# VERY fast OH R perm



## rowehessler (Apr 2, 2010)

z U' R U R U' R' U' z U' R z' R U' r y x R U2 R

instead of y x R U2 R at the end you can just do x' U R2 U, im not sure yet which I will do. My pb so far on this algorithm is 2.75, so I'm definately switching. NOTE: this is a left-handed algorithm, mirror it if you are right-handed. Enjoy.
-Rowe


----------



## rowehessler (Apr 2, 2010)

2.27 just now....


----------



## joey (Apr 2, 2010)

That's really nice!
How did you find it?


----------



## rowehessler (Apr 2, 2010)

joey said:


> That's really nice!
> How did you find it?


its just a mirror of Erik's alg R U' R' U' R U R D R' U' R D' R' U2 R' cept done with rotations.


----------



## a small kitten (Apr 2, 2010)

Ridiculously sexy alg <3


----------



## Robert-Y (Apr 2, 2010)

Stated problem => Condense the paragraph in the forum thread above that begins "instead of y x R U2 R at the end" into a short list that keeps its main facts.

Material provided =>
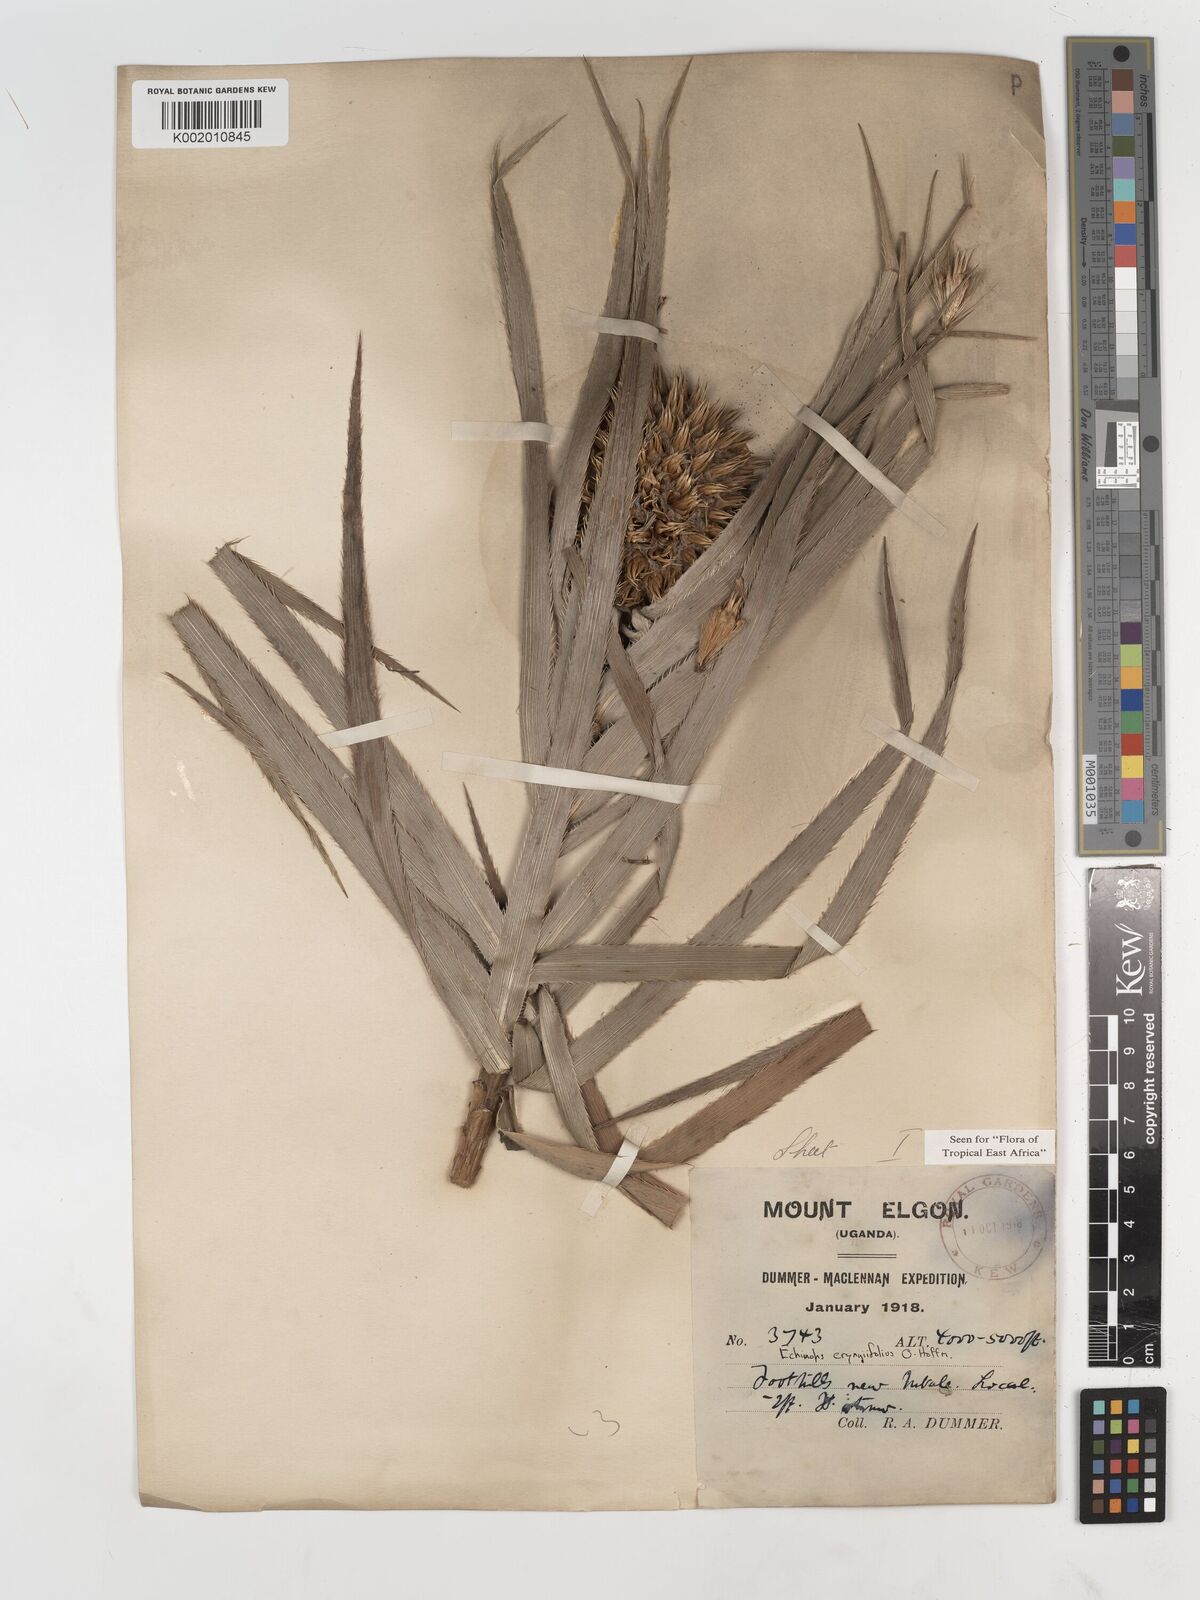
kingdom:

Answer to this problem =>
- The ending y x R U2 R can be replaced with x' U R2 U. The poster hasn't yet decided which ending to use.
- The poster's best time on this algorithm so far is 2.75, so the poster is switching to it.
- The algorithm is left-handed. Right-handed solvers should mirror it.